Love the video. Great fish.


----------



## pigman25 (Nov 6, 2011)

What fishriver r u talking about


----------



## auguy7777 (Feb 23, 2009)

This Fish River that flows out into Weeks Bay


----------



## born2fizh (Feb 6, 2008)

Nice catch in nasty water.. Why is your trolling motor turned backwards?


----------



## jcoss15 (Oct 11, 2010)

how do you like the vertias rod? Just order me one a few days ago...


----------



## auguy7777 (Feb 23, 2009)

born2fizh said:


> Nice catch in nasty water.. Why is your trolling motor turned backwards?

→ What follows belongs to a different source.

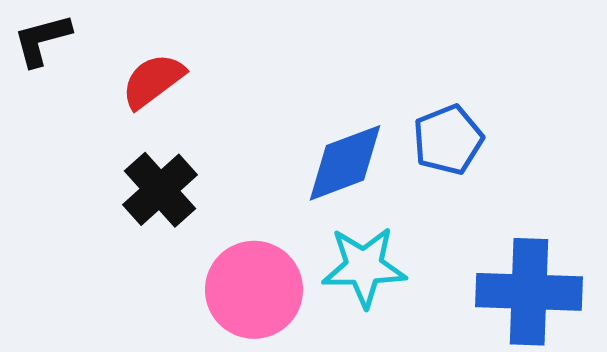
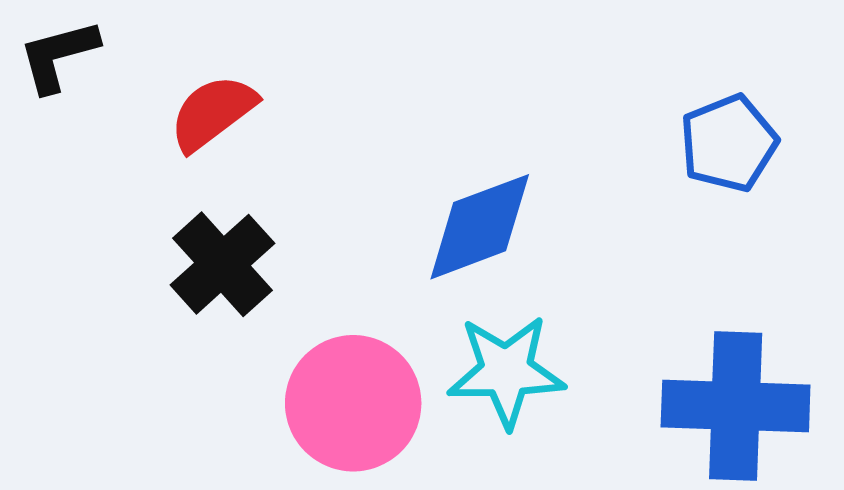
blue pentagon: (448, 140) -> (729, 143), moved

It goes faster that way!!! I probaly moved it way too much trying to get the motor to operate in shallow water


----------



## auguy7777 (Feb 23, 2009)

jcoss15 said:


> how do you like the vertias rod? Just order me one a few days ago...


I love the Veritas. It does a great job in every application I use it for. I've got 2. I think they are even better now with the microguide system.


----------



## nojerseydevil (Jan 23, 2009)

auguy7777 said:


> I took leave this week. I've been doing pretty good in the lakes around here, but I was dying to get some river fishing in. I like the close quarters, skinny water flipping pulling bass out of sticks kind of thing. I figured Fish River would clean up first from around the local area. I got to the boat ramp at daylight and it looked like YooHoo. I drove 90 mins, I'm launching anyways. I went looking for clean water and found some skinny water that had clean bottom and that's where they were at. If my fish finder was reading 2 ft of water or less, that's where the bites were coming from. I put 33 bass in the boat from Fish River today...once again on lizards and trick worms. I left at 230. Water temps were up to 69 when I took out. I had 0 main river bites. Everything came from skinny backwaters. Most of the fish looked like they were getting ready to spawn, this weekend should be real good there. Hope the rain holds off. Enjoy the video, I worked hard for it... Thanks for reading.
> 
> http://youtu.be/UntWn6d1vRQ


Good stuff. How are you rigging your lizards? I haven't used a lizard in 10 years.

NJD


----------



## FishWalton (Jul 22, 2010)

You are the MAN.....Great entertaining video and report.


----------



## FishWalton (Jul 22, 2010)

*Frank Jackson 4-6-16*

Ooops....deleted....wrong thread


----------



## auguy7777 (Feb 23, 2009)

nojerseydevil said:


> Good stuff. How are you rigging your lizards? I haven't used a lizard in 10 years.
> 
> NJD


Texas Rigged with a 1/4 ounce tungsten. 3/0 EWG hook.


----------



## nojerseydevil (Jan 23, 2009)

auguy7777 said:


> Texas Rigged with a 1/4 ounce tungsten. 3/0 EWG hook.


Thanks...

NJD


----------